HOT SPRINGS, Ark. — Police in Arkansas made a heartbreaking discovery on Friday after being called to a Hot Springs home where a four-year-old girl had been so verbally and physically abused that she thought her name was “Idiot.”
Upon receiving a call from the Cooper-Anthony Mercy Child Advocacy Center on an abuse tip, they found the child bruised with a black eye and swollen cheek, and dried blood near her mouth. The girl also had bruising on her bottom and legs, as well as marks from being secured to furniture with zip ties.
When officers asked the girl asked the girl for her name, she responded, “Idiot.”
Police soon discovered that the child, who had been living with her mother Jennifer Denen, 30, and Denen’s live-in boyfriend, Clarence Reed, 47, had been regularly called an “idiot” by Reed instead of her birth name.
He also allegedly tied the girl to her bed as a form of punishment, including after he found her climbing on the cabinets.
The police report states that Reed acknowledged disciplining the child with a half-inch wooden paddle, and would call her “idiot,” but asserted that he was only joking in using the pejorative.
Denen acknowledged that she had not sought medical treatment for the girl.
Cpl. Kirk Zaner, a spokesman for the Hot Springs Police Department, told The Washington Post that six children lived in the house, including an 11-month-old that Denen and Reed conceived together.
Both Denen and Reed were arrested and charged with first-degree domestic battery, permitting abuse of a minor, and first-degree endangering the welfare of a minor. They remain in the Garland County Jail on $500,000 bond and have pleaded innocent to the charges.
According to Arkansas Online, a motion has been filed in Garland County District Court to block prosecution and law enforcement from releasing information about the case prior to trial. Denen and Reed are expected to appear in court on Sept. 27.
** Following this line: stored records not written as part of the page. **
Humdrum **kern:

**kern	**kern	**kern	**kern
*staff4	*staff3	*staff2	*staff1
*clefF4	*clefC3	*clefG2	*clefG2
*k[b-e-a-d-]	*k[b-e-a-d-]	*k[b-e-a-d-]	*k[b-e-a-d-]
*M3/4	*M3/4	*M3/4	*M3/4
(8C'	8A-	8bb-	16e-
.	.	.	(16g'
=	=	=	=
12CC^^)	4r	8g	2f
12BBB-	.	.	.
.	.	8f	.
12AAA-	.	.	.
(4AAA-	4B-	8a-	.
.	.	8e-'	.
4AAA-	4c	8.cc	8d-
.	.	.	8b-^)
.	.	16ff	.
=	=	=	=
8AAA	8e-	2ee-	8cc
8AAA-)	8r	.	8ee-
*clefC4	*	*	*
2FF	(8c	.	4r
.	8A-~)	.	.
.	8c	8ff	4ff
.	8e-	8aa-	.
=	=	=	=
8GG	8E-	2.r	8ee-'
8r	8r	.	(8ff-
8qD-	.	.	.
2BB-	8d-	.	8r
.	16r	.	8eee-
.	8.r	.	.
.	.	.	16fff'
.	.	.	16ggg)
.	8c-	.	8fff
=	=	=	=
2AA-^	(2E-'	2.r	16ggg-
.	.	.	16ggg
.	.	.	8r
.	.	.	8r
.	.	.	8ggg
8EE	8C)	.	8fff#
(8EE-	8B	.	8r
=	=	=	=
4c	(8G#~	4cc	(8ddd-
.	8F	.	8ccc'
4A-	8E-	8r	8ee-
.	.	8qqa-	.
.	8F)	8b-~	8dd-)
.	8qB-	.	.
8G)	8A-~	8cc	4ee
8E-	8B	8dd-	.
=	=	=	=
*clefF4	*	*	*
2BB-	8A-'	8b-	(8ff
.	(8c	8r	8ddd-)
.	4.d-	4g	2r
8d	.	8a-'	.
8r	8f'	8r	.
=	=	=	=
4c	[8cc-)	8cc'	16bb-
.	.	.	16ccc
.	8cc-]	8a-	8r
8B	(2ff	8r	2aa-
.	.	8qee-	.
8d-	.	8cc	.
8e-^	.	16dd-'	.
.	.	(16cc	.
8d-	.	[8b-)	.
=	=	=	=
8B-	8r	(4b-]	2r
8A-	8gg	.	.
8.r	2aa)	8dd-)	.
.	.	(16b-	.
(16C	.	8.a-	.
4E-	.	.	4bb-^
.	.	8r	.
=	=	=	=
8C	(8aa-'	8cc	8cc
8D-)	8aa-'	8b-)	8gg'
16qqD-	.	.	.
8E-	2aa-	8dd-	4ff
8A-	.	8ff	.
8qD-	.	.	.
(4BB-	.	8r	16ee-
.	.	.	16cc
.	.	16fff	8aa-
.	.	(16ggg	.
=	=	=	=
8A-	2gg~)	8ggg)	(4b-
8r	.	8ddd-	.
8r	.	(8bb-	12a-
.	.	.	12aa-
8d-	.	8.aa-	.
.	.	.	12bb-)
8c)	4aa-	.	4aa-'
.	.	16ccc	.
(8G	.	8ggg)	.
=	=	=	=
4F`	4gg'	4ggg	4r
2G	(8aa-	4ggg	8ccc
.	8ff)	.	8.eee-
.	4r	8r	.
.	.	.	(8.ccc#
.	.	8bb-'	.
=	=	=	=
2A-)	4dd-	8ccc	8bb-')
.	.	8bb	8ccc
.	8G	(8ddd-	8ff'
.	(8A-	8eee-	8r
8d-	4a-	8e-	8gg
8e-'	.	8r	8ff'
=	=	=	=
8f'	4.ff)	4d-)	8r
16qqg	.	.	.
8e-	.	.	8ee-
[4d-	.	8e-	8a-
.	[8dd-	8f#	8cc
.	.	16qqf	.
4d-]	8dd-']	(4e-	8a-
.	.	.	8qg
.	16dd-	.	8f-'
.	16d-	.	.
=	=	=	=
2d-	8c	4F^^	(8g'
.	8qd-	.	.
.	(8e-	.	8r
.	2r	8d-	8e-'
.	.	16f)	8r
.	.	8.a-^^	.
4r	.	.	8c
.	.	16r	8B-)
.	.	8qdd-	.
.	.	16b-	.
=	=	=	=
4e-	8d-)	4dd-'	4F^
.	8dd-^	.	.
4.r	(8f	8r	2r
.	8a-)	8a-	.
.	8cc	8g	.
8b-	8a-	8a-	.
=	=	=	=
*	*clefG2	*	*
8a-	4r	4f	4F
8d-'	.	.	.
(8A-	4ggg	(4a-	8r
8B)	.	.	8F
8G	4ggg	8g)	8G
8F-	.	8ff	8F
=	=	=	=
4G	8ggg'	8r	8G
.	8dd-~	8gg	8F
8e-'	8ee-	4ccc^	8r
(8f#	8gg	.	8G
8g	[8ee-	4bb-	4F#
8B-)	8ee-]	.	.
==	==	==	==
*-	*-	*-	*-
The children were all removed from the home and—except for the four-year-old and the 11-month old—were placed with their biological father. The girl and her infant half-sibling remain in the custody of Child Protective Services.
According to the organization Child Help, in 2014, the latest year on record, “state agencies identified an estimated 1,580 children who died as a result of abuse and neglect—between four and five children a day.” An estimated 702,000 abuse cases were confirmed in 2014 alone.
“The United States has one of the worst records among industrialized nations—losing on average between four and seven children every day to child abuse and neglect,” the organization states.